→ AIM OF THE TASK:
Report back every line in the data that includes the string "name".

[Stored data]
□ □ □ □ □ □ □
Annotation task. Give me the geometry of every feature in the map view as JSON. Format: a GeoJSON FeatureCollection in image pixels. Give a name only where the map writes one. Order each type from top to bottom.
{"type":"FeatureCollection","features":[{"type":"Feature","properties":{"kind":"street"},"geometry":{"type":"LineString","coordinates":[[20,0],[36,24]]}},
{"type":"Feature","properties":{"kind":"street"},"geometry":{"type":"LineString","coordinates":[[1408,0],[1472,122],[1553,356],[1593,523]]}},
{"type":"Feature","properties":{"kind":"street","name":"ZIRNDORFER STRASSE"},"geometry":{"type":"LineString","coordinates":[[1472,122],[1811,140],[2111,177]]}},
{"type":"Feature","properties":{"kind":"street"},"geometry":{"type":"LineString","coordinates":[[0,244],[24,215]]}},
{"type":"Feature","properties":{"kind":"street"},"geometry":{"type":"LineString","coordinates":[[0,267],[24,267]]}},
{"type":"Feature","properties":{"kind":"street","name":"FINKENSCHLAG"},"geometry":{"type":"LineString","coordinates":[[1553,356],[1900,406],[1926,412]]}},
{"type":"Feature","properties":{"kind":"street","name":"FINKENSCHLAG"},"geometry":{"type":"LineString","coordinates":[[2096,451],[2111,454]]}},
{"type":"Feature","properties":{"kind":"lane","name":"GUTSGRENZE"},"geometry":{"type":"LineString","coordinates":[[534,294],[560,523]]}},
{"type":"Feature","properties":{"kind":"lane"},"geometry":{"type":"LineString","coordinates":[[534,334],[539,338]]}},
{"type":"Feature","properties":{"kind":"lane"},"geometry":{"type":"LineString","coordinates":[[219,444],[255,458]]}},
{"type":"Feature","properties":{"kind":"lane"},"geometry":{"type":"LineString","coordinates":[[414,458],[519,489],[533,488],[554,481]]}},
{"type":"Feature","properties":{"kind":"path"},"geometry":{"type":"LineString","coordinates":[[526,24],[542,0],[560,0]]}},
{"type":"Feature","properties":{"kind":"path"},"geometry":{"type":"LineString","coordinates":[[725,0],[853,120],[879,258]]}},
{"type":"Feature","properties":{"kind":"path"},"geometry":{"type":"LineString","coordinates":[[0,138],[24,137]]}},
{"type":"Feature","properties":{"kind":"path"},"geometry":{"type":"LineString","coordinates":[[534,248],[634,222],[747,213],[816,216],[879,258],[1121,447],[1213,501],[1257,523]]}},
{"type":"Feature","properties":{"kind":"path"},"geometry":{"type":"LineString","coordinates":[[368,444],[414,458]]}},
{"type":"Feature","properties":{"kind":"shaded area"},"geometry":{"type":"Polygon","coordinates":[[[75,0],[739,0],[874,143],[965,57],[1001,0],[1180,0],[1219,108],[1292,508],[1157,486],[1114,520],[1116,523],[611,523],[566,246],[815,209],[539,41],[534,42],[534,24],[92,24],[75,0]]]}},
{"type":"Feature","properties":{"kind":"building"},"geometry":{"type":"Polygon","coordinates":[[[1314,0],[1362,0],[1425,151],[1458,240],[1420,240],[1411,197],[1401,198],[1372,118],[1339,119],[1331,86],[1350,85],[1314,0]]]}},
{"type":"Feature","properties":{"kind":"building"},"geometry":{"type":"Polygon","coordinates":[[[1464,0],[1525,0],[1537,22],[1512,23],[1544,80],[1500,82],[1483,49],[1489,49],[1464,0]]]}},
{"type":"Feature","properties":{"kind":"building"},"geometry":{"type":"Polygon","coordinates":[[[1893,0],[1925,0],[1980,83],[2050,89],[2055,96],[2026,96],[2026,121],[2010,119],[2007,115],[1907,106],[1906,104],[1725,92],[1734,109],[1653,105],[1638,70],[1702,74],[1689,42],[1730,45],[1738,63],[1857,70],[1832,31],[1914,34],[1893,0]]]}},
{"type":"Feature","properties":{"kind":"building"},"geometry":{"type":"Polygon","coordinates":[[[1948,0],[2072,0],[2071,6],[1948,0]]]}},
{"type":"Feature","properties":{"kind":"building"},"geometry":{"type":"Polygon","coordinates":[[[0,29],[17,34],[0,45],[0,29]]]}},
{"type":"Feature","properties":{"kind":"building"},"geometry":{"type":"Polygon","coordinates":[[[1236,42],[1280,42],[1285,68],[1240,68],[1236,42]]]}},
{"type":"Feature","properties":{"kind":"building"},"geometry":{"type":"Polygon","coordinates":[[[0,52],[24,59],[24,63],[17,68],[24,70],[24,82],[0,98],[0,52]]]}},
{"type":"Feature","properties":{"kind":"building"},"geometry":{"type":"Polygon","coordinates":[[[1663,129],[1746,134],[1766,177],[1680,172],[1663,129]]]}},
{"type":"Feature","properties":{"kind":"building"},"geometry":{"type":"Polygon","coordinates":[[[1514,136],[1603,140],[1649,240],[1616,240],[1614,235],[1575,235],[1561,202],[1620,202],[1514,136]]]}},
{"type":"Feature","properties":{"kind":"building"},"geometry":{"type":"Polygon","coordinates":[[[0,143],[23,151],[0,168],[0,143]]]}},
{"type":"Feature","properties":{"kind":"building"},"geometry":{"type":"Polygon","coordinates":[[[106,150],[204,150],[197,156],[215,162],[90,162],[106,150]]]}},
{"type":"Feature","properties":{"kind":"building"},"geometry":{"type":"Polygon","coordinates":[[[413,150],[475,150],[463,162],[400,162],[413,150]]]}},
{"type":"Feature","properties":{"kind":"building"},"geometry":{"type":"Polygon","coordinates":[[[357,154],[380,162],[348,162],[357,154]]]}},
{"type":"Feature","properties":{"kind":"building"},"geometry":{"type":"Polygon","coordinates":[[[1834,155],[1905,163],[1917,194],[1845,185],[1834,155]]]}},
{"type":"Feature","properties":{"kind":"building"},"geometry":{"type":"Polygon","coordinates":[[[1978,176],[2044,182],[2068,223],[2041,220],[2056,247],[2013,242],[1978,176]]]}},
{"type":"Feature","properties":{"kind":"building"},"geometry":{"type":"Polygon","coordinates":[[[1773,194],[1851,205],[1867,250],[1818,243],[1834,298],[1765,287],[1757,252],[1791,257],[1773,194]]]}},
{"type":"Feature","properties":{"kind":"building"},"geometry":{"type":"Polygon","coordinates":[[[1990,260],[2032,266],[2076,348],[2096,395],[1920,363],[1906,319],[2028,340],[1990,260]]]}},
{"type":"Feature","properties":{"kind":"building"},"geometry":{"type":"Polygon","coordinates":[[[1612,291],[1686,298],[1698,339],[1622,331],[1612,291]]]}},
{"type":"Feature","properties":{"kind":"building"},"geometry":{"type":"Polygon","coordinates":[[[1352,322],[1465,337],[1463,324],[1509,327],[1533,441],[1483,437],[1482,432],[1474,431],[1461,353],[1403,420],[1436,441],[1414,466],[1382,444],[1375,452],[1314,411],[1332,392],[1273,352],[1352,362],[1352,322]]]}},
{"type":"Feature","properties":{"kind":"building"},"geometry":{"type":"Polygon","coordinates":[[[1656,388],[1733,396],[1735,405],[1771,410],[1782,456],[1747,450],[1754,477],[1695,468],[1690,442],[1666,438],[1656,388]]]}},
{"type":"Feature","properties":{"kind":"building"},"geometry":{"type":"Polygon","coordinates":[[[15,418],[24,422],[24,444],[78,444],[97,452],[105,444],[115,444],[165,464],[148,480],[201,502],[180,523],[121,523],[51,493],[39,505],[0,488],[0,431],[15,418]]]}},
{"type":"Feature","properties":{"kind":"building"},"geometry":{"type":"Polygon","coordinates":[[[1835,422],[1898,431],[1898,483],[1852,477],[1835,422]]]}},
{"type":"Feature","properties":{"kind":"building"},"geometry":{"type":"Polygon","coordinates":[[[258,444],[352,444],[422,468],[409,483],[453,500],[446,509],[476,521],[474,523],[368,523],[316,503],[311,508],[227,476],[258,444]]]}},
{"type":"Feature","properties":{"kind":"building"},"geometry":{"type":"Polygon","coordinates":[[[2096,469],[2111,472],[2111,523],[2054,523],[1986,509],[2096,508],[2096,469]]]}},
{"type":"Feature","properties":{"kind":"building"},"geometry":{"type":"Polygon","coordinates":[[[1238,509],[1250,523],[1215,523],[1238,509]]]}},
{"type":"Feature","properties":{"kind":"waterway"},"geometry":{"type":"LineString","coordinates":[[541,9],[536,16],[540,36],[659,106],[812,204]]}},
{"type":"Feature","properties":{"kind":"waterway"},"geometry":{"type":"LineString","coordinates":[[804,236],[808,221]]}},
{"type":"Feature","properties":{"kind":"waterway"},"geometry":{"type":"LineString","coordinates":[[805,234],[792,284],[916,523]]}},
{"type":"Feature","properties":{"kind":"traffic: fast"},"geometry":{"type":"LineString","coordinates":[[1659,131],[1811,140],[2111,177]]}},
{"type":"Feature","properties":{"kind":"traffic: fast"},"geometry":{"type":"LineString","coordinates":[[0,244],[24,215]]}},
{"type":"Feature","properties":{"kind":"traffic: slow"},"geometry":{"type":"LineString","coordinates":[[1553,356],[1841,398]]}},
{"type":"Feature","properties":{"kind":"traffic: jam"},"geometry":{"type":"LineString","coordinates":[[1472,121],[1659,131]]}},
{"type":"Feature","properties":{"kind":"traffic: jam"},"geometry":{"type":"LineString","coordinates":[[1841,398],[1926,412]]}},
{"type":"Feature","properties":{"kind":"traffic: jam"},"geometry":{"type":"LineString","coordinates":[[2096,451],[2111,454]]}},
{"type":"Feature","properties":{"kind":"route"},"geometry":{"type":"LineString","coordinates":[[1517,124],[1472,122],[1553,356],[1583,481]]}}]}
□ □ □ □ □ □ □
→ ANSWER TO THIS EXERCISE:
Annotation task. Give me the geometry of every feature in the map view as JSON. Format: a GeoJSON FeatureCollection in image pixels. Give a name only where the map writes one. Order each type from top to bottom.
{"type":"Feature","properties":{"kind":"street","name":"ZIRNDORFER STRASSE"},"geometry":{"type":"LineString","coordinates":[[1472,122],[1811,140],[2111,177]]}},
{"type":"Feature","properties":{"kind":"street","name":"FINKENSCHLAG"},"geometry":{"type":"LineString","coordinates":[[1553,356],[1900,406],[1926,412]]}},
{"type":"Feature","properties":{"kind":"street","name":"FINKENSCHLAG"},"geometry":{"type":"LineString","coordinates":[[2096,451],[2111,454]]}},
{"type":"Feature","properties":{"kind":"lane","name":"GUTSGRENZE"},"geometry":{"type":"LineString","coordinates":[[534,294],[560,523]]}},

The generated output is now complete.